Linear Blending Problem

Problem Statement (Jenchura, 2017)

A brewery receives an order for 100 gallons of 4% ABV (alchohol by volume) beer. The brewery has on hand beer A that is 4.5% ABV that cost \$0.32 per gallon to make, and beer B that is 3.7% ABV and cost \$0.25 per gallon. Water could also be used as a blending agent at a cost of \$0.05 per gallon. Find the minimum cost blend that meets the customer requirements.

Solution

We will use this problem as an opportunity to write a Python function that accepts data on raw materials and customer specifications to produce the lowest cost blend.

Representing Problem Data as a Python Dictionary

The first step is to represent the problem data in a generic manner that could, if needed, be extended to include additional blending components. Here we use a dictionary of materials, each key denoting a blending agent. For each key there is a sub-dictionary containing attributes of each blending component.

In [6]:
data = {
    'A': {'abv': 0.045, 'cost': 0.32},
    'B': {'abv': 0.037, 'cost': 0.25},
    'W': {'abv': 0.000, 'cost': 0.05},
}

Objective Function

If we let subscript $c$ denote a blending component from the set of blending components $C$, and denote the volume of $c$ used in the blend as $x_c$, the cost of the blend is

\begin{align} \mbox{cost} & = \sum_{c\in C} x_c P_c \end{align}

where $P_c$ is the price per unit volume of $c$. Using the Python data dictionary defined above, the price $P_c$ is given by data[c]['cost'].

Volume Constraint

The customer requirement is produce a total volume $V$. Assuming ideal solutions, the constraint is given by

\begin{align} V & = \sum_{c\in C} x_c \end{align}

where $x_c$ denotes the volume of component $c$ used in the blend.

Product Composition Constraint

The product composition is specified as 4% alchohol by volume. Denoting this as $\bar{A}$, the constraint may be written as

\begin{align} \bar{A} & = \frac{\sum_{c\in C}x_c A_c}{\sum_{c\in C} x_c} \end{align}

where $A_c$ is the alcohol by volume for component $c$. As written, this is a nonlinear constraint. Multiplying both sides of the equation by the denominator yields a linear constraint

\begin{align} \bar{A}\sum_{c\in C} x_c & = \sum_{c\in C}x_c A_c \end{align}

A final form for this constraint can be given in either of two versions. In the first version we subtract the left-hand side from the right to give

\begin{align} 0 & = \sum_{c\in C}x_c \left(A_c - \bar{A}\right) & \mbox{ Version 1 of the linear blending constraint} \end{align}

Alternatively, the summation on the left-hand side corresponds to total volume. Since that is known as part of the problem specification, the blending constraint could also be written as

\begin{align} \bar{A}V & = \sum_{c\in C}x_c A_c & \mbox{ Version 2 of the linear blending constraint} \end{align}

Which should you use? Either will generally work well. The advantage of version 1 is that it is fully specified by a product requirement $\bar{A}$, which is sometimes helpful in writing elegant Python code.

Pyomo Model

A Pyomo implementation of this blending model is shown in the next cell. The model is contained within a Python function so that it can be more easily reused for additional calculations, or eventually for use by the process operator.
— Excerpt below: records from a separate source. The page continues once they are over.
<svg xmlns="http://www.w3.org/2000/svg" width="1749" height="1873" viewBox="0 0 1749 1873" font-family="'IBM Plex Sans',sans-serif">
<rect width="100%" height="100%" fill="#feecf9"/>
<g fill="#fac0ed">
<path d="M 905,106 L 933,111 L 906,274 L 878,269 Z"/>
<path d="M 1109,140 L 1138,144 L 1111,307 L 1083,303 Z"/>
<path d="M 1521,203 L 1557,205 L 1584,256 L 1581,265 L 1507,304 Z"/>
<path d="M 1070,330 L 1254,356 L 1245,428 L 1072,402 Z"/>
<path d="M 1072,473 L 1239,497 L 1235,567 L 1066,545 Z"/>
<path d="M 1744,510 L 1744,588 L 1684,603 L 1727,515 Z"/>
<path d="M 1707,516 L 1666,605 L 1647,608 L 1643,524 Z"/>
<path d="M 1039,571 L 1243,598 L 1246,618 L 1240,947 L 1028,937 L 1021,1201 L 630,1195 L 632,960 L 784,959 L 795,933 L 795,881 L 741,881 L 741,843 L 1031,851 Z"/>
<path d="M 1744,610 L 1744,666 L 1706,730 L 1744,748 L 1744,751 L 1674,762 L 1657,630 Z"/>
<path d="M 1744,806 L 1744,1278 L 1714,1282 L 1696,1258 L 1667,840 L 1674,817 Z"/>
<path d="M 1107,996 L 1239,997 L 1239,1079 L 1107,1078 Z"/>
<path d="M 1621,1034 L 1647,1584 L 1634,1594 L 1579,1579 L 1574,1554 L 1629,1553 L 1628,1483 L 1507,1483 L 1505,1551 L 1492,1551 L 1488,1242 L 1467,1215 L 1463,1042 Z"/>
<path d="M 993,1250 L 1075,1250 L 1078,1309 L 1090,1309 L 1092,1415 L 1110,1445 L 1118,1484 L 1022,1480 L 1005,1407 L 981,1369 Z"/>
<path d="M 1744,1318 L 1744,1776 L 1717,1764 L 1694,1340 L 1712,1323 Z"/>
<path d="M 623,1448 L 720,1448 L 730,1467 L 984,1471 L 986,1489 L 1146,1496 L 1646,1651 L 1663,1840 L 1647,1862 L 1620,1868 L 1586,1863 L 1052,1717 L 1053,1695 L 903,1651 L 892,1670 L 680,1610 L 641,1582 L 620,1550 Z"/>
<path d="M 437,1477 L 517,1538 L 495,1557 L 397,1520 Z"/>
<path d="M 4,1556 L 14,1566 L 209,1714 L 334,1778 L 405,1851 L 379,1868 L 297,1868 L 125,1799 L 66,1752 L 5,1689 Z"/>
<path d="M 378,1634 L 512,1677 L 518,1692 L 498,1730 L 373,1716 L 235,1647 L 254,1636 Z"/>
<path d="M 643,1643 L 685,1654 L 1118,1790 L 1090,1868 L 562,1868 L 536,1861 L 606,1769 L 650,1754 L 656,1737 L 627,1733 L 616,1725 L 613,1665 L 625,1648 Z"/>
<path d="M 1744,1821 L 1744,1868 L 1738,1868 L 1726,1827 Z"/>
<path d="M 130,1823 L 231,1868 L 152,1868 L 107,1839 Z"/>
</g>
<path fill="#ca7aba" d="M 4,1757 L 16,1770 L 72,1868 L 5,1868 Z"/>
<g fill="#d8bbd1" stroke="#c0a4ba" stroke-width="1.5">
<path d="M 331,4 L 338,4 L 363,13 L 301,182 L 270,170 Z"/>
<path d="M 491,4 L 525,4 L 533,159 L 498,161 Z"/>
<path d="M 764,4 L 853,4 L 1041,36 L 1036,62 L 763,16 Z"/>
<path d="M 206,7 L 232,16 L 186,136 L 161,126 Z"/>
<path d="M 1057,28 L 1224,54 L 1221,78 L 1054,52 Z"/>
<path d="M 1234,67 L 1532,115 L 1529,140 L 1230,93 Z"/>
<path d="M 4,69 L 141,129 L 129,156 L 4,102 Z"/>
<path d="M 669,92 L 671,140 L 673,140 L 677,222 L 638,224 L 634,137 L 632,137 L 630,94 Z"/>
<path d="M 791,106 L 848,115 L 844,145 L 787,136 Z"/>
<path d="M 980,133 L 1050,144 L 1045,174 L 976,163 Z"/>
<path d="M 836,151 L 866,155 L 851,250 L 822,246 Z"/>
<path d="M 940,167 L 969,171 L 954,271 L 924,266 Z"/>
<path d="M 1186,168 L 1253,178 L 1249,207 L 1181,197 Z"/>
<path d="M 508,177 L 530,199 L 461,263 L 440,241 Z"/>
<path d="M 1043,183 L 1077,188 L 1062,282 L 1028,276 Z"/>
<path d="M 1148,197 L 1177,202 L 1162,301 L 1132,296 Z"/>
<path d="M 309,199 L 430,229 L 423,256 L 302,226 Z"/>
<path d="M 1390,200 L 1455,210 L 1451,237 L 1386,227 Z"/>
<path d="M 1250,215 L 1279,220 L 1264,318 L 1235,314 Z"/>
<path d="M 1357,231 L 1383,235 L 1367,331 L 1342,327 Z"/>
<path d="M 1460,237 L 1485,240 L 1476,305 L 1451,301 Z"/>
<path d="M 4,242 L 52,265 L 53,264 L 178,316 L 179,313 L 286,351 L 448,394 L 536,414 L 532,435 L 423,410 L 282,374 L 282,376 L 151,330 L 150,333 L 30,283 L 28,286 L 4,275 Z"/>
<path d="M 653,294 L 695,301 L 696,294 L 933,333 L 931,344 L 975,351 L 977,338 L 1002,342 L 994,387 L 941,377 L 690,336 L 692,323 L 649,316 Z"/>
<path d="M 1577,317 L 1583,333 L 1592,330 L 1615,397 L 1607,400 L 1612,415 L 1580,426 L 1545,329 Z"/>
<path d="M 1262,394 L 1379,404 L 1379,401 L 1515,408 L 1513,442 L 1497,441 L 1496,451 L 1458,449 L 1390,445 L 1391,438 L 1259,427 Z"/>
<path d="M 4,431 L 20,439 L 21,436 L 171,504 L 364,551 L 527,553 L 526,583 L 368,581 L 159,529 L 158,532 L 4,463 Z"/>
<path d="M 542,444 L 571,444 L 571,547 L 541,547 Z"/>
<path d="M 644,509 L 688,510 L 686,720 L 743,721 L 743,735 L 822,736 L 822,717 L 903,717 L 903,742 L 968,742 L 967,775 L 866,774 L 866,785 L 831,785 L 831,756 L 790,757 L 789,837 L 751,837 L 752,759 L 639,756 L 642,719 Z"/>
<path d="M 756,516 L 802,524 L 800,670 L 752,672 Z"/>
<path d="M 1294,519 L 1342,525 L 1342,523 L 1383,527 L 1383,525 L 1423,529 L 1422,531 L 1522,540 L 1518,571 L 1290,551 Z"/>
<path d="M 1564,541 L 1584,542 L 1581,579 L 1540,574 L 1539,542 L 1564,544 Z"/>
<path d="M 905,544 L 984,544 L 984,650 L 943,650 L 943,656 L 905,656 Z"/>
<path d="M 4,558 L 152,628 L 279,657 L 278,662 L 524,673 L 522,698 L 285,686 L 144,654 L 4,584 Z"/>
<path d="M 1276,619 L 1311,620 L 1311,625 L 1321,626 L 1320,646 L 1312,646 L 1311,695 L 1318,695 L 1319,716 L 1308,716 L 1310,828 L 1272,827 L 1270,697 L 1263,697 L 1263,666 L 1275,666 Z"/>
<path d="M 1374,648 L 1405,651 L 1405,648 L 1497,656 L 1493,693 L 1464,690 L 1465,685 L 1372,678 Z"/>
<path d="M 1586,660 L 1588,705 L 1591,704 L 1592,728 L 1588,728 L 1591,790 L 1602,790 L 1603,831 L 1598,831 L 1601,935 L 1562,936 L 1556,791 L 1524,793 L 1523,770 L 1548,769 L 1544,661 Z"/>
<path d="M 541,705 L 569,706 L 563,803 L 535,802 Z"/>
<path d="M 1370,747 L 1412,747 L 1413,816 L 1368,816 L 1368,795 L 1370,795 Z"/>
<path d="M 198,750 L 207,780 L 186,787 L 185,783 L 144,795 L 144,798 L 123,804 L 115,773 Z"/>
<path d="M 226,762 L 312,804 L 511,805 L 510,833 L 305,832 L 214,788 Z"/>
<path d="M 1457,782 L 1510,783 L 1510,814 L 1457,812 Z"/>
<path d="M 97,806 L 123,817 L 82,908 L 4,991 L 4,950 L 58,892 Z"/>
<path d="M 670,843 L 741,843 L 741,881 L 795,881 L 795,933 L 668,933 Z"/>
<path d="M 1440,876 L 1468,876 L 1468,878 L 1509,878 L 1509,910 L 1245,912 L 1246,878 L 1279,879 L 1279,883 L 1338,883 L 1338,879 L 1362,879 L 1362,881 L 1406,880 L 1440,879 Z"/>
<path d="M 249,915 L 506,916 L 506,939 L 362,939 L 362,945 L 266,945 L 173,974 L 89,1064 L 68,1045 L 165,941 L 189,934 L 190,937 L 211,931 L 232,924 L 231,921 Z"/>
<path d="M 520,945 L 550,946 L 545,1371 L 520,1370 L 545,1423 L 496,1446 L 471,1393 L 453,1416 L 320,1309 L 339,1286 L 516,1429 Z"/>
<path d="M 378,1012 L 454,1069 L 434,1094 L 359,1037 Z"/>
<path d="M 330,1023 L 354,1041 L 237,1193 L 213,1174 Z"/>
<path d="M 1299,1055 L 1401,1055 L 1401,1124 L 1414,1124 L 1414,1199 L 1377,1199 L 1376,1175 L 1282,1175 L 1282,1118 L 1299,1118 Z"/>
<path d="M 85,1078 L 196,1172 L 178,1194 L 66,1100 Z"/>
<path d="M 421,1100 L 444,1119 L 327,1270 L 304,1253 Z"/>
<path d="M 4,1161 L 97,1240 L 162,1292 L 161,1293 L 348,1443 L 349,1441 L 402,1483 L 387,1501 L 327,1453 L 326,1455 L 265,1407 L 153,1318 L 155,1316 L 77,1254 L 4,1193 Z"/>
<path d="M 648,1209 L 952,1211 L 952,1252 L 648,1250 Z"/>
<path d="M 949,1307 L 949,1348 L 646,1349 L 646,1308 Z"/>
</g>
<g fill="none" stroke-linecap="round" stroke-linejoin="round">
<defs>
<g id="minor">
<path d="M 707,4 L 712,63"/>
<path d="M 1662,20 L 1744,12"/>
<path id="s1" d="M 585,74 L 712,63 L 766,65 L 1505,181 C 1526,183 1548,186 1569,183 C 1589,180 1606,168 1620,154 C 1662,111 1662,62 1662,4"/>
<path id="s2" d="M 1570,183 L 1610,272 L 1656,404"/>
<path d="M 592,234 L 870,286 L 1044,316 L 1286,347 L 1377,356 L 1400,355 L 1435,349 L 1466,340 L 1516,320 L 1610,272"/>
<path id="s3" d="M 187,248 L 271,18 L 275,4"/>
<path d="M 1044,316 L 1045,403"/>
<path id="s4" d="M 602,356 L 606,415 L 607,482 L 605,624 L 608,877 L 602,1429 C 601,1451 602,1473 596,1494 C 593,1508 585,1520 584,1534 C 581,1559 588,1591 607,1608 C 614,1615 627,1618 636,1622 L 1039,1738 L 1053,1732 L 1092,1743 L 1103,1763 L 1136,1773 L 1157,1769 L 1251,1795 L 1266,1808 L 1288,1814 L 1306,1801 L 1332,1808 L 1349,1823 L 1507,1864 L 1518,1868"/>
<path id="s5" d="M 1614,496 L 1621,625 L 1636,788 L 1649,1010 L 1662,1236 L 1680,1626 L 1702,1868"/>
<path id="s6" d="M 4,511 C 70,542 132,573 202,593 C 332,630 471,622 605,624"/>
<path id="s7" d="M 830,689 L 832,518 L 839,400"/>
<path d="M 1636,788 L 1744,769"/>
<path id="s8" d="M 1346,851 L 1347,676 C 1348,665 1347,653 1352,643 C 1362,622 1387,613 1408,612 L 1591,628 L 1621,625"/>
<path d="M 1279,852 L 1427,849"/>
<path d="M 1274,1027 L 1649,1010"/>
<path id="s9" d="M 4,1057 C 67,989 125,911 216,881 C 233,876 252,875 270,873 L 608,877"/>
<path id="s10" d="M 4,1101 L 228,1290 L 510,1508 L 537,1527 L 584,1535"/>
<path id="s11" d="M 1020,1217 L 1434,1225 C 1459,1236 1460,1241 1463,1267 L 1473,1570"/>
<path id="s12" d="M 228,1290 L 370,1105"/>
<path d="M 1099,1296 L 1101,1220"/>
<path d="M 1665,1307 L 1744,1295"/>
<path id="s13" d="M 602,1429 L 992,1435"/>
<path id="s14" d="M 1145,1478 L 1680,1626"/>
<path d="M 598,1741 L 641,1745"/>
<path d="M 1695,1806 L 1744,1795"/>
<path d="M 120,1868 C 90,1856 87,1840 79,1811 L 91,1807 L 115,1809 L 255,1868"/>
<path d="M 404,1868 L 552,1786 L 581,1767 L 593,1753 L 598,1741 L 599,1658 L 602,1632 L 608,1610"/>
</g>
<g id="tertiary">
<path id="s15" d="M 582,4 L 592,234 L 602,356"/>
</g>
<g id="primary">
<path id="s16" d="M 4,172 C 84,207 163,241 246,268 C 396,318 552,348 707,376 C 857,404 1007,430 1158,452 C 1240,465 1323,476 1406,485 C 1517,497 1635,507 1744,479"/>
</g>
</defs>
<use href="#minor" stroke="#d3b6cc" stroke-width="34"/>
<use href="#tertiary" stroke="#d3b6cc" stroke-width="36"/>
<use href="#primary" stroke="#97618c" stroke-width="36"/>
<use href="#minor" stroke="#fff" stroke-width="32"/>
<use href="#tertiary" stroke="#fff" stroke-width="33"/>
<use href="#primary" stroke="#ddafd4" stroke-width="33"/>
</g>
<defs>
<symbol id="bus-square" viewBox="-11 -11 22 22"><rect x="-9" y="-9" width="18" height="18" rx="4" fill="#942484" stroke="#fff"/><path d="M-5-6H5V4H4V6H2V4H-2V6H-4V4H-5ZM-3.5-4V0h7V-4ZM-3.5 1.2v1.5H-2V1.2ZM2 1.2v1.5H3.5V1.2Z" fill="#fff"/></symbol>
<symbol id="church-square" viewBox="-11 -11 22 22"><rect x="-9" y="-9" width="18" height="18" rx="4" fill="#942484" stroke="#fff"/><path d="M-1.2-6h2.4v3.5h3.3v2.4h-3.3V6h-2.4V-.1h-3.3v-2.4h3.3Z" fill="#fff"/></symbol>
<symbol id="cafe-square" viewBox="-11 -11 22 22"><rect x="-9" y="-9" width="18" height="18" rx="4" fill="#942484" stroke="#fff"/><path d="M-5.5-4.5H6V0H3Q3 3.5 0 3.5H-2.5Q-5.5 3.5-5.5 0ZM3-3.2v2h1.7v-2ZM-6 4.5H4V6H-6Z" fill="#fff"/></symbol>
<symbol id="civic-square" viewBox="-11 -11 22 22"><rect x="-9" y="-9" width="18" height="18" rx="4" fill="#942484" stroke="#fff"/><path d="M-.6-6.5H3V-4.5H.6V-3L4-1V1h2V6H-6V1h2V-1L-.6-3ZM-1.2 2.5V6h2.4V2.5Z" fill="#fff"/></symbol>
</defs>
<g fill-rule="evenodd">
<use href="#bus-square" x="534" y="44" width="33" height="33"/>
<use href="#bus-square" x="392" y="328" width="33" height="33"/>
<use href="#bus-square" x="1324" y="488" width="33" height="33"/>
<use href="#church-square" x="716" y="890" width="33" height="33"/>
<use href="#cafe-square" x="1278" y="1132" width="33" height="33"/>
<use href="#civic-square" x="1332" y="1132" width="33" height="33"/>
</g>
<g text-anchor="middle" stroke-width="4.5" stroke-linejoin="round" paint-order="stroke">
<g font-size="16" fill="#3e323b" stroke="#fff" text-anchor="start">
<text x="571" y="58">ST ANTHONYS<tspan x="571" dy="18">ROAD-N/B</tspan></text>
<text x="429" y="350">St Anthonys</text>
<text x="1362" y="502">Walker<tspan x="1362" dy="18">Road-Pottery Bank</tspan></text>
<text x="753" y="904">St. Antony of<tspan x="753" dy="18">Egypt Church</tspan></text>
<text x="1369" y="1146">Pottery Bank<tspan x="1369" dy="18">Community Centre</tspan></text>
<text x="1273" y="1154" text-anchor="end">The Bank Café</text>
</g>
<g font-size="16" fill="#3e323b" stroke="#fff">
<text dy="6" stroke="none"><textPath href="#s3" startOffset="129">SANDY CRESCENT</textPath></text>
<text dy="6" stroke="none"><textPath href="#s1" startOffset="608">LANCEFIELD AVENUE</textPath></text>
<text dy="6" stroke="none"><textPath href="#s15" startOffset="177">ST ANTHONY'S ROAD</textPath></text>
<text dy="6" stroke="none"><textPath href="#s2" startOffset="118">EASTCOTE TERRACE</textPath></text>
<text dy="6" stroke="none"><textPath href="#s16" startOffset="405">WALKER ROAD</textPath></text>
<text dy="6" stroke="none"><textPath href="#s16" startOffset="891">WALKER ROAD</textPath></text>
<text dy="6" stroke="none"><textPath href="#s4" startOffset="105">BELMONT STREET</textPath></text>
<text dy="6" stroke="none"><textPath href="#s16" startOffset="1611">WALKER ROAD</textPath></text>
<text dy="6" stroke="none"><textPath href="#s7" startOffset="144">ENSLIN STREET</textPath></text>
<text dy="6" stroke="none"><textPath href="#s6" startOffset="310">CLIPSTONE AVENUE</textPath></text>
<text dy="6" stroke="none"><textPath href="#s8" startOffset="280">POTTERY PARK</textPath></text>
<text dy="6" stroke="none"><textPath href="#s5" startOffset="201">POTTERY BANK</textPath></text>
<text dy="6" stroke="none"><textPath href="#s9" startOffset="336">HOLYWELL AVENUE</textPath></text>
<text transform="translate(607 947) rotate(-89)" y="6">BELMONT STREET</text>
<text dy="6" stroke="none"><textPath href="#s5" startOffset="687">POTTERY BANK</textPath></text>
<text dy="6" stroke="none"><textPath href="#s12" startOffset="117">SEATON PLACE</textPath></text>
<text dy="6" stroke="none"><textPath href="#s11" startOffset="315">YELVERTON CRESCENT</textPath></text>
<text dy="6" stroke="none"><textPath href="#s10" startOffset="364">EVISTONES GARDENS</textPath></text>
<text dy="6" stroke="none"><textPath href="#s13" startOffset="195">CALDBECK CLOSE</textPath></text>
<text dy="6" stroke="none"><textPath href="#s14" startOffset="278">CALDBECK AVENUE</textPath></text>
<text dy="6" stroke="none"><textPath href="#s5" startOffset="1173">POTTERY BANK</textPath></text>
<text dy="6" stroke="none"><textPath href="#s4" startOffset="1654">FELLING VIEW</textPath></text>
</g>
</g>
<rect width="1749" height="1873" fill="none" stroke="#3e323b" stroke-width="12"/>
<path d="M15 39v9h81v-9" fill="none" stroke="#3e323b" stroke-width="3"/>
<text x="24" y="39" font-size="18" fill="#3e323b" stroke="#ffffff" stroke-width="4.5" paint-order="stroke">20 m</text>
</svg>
Note that the pyomo library has been imported with the prefix pyomo. This is good programming practive to avoid namespace collisions with problem data.

In [19]:
import pyomo.environ as pyomo

vol = 100
abv = 0.040

def beer_blend(vol, abv, data):
    C = data.keys()
    model = pyomo.ConcreteModel()
    model.x = pyomo.Var(C, domain=pyomo.NonNegativeReals)
    model.cost = pyomo.Objective(expr = sum(model.x[c]*data[c]['cost'] for c in C))
    model.vol = pyomo.Constraint(expr = vol == sum(model.x[c] for c in C))
    model.abv = pyomo.Constraint(expr = 0 == sum(model.x[c]*(data[c]['abv'] - abv) for c in C))

    solver = pyomo.SolverFactory('glpk')
    solver.solve(model)

    print('Optimal Blend')
    for c in data.keys():
        print('  ', c, ':', model.x[c](), 'gallons')
    print()
    print('Volume = ', model.vol(), 'gallons')
    print('Cost = $', model.cost())
    
beer_blend(vol, abv, data)
Optimal Blend
   A : 37.5 gallons
   B : 62.5 gallons
   W : 0.0 gallons

Volume =  100.0 gallons
Cost = $ 27.625